Lees ook: Universiteiten moeten sociale advocatuur meer voor het voetlicht brengen
Deerniswekkende toon
Van Oort vindt het jammer dat voortdurend wordt benadrukt hoe zwaar de sociale advocatuur het heeft. “Het heeft zo’n deerniswekkende toon. Dan is het niet gek dat jonge juristen zich afvragen: ‘Als niemand hierin wil werken, waarom zou ik het dan doen?’ Wij zitten hier met elf advocaten in de maatschap. Bij de kantoorgenoten die hier al langer werken, zie ik ook echt goed ondernemerschap.

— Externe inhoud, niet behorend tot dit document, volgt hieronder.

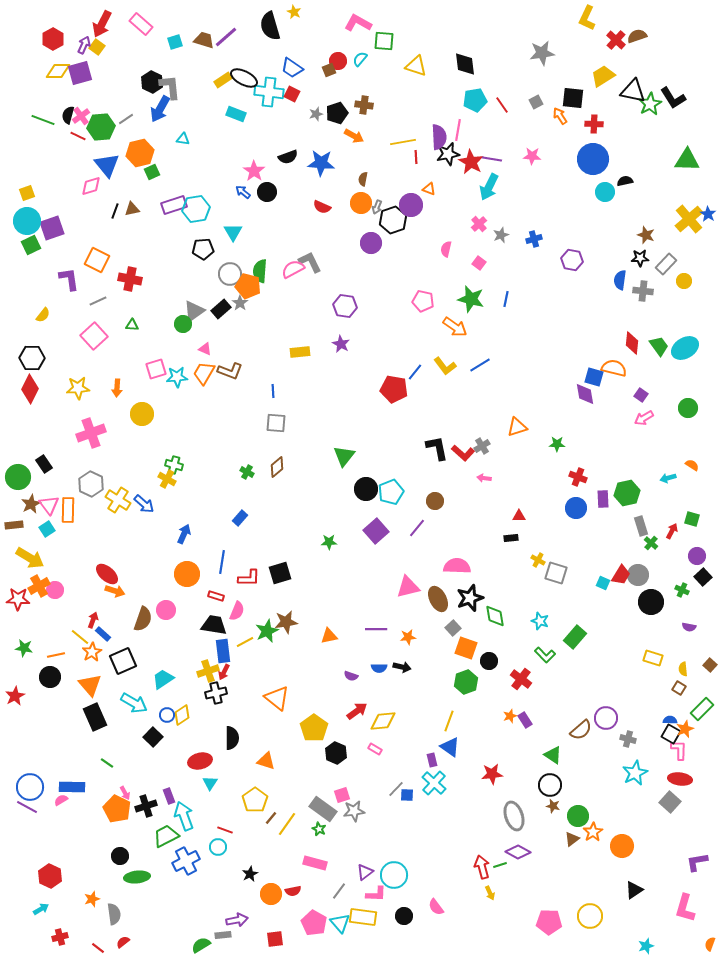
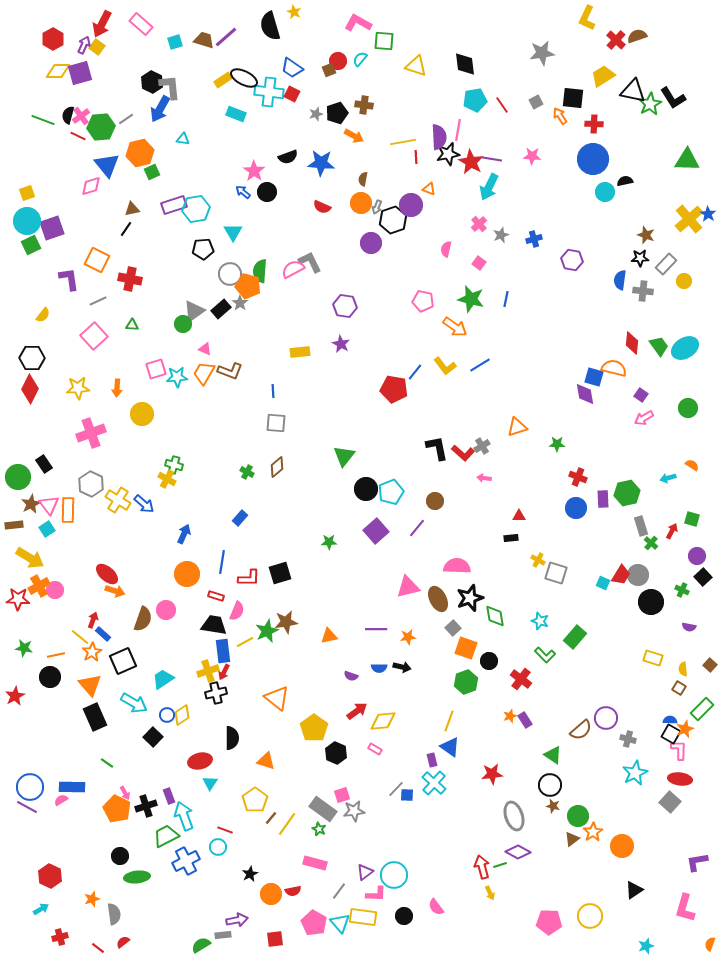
black line at (115, 211): moved 11 px right, 18 px down; rotated 14 degrees clockwise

Zij maken daarbij de keuze om zeker ook een heel aantal betalende zaken te accepteren.”
Ook Van Oort streeft die combinatie van betalende en toegevoegde zaken na. “Ik ben dat nu nog aan het opbouwen. Het is een manier om dit werk te doen denk ik. Juist sociaal advocaten moeten ondernemend zijn. En dat kan ook heel goed. In de sociale advocatuur zijn ook de stagiaires heel vaak ondernemers. Dat heb je natuurlijk niet op de Zuidas of een ander groot kantoor. Daar ben je in loondienst. Dat heeft ook voordelen, maar als je die combinatie van advocaat en ondernemer leuk vindt, dan is werken in de sociale advocatuur een mooie kans.”
Is de sociale advocatuur dan dus toch ook commerciële advocatuur? Het ligt er volgens Van Oort maar aan wat je beschouwt als commercieel. “Als je het hebt over commercieel, dan is de associatie al snel dat het alleen maar gaat om veel geld verdienen of heel erg marktgericht denken zonder eigen principes. Ondernemerschap vind ik een breder begrip. Dat gaat over zelf een strategie bepalen en initiatief nemen. Ervoor zorgen dat je een manier vindt die werkt. Daarin heb je ook echt een eigen verantwoordelijkheid als advocaat.”
Boodschap aan Den Haag
Toch is hij niet per se blij met recente uitspraken van staatssecretaris Teun Struycken (Rechtsbescherming) waarin hij ter discussie stelde of het wel mogelijk moest zijn om puur van de sociale advocatuur te leven. Van Oort: “Ik vind dat een gemakzuchtige oplossing. Wij merken ook dat het niet mogelijk is om een advocatenkantoor te runnen puur op basis van toevoegingszaken. En daarom maken wij nu de keuze om voor een deel betalende zaken te doen.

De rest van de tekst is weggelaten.